Winsorization of outliers according to the Mahalanobis distance followed by an imputation under the multivariate normal model. Only the outliers are winsorized. The Mahalanobis distance MDmiss allows for missing values.
Winsimp(data, center, scatter, outind, seed =1000003)
Arguments
data: a data frame with the data.
center: (robust) estimate of the center (location) of the observations.
scatter: (robust) estimate of the scatter (covariance-matrix) of the observations.
outind: logical vector indicating outliers with 1 or TRUE for outliers.

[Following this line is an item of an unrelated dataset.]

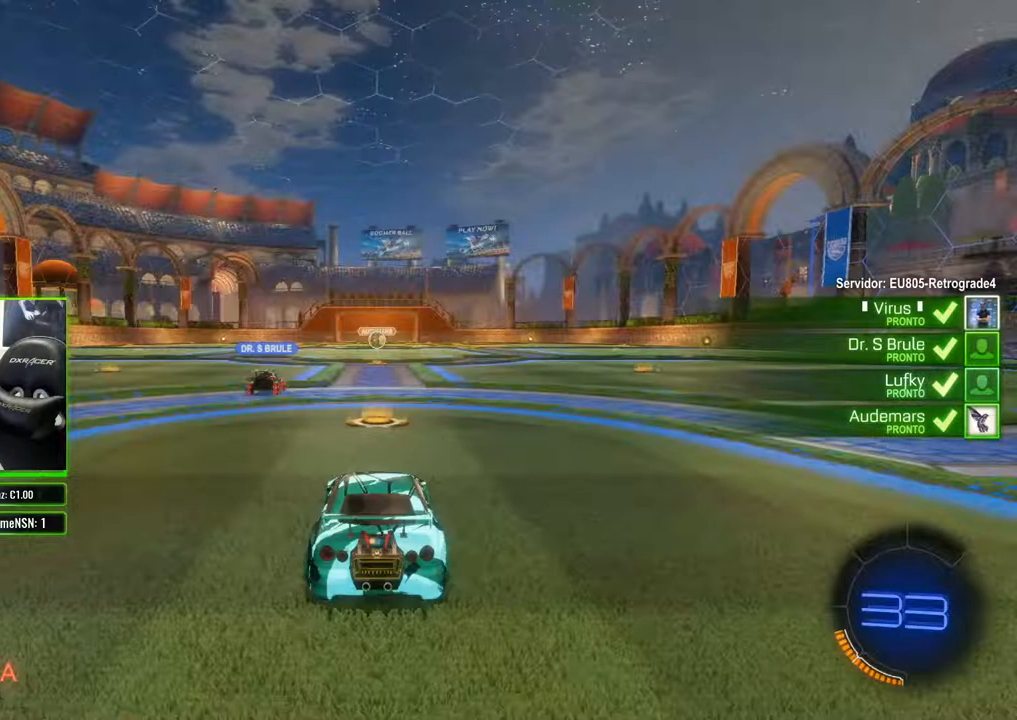
{"buttons": ["R2"], "left_stick": "center", "right_stick": "center", "events": [[33, "R2", "up"], [83, "R2", "down"], [200, "R2", "up"], [267, "R2", "down"], [367, "R2", "up"], [433, "R2", "down"]]}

seed: seed for random number generator.
Returns
Winsimp returns a list whose first component output is a sublist with the following components:
cutpoint: Cutpoint for outliers
proc.time: Processing time
n.missing.before: Number of missing values before imputation
n.missing.after: Number of missing values after imputation
The further component returned by winsimp is:
imputed.data: Imputed data set
Details
It is assumed that center, scatter and outind
stem from a multivariate outlier detection algorithm which produces robust estimates and which declares outliers observations with a large Mahalanobis distance. The cutpoint is calculated as the least (unsquared) Mahalanobis distance among the outliers. The winsorization reduces the weight of the outliers:
y^i=μR+(yi−μR)⋅c/di
where μR is the robust center and di is the (unsquared) Mahalanobis distance of observation i.
Hulliger, B. (2007), Multivariate Outlier Detection and Treatment in Business Surveys, Proceedings of the III International Conference on Establishment Surveys, Montréal.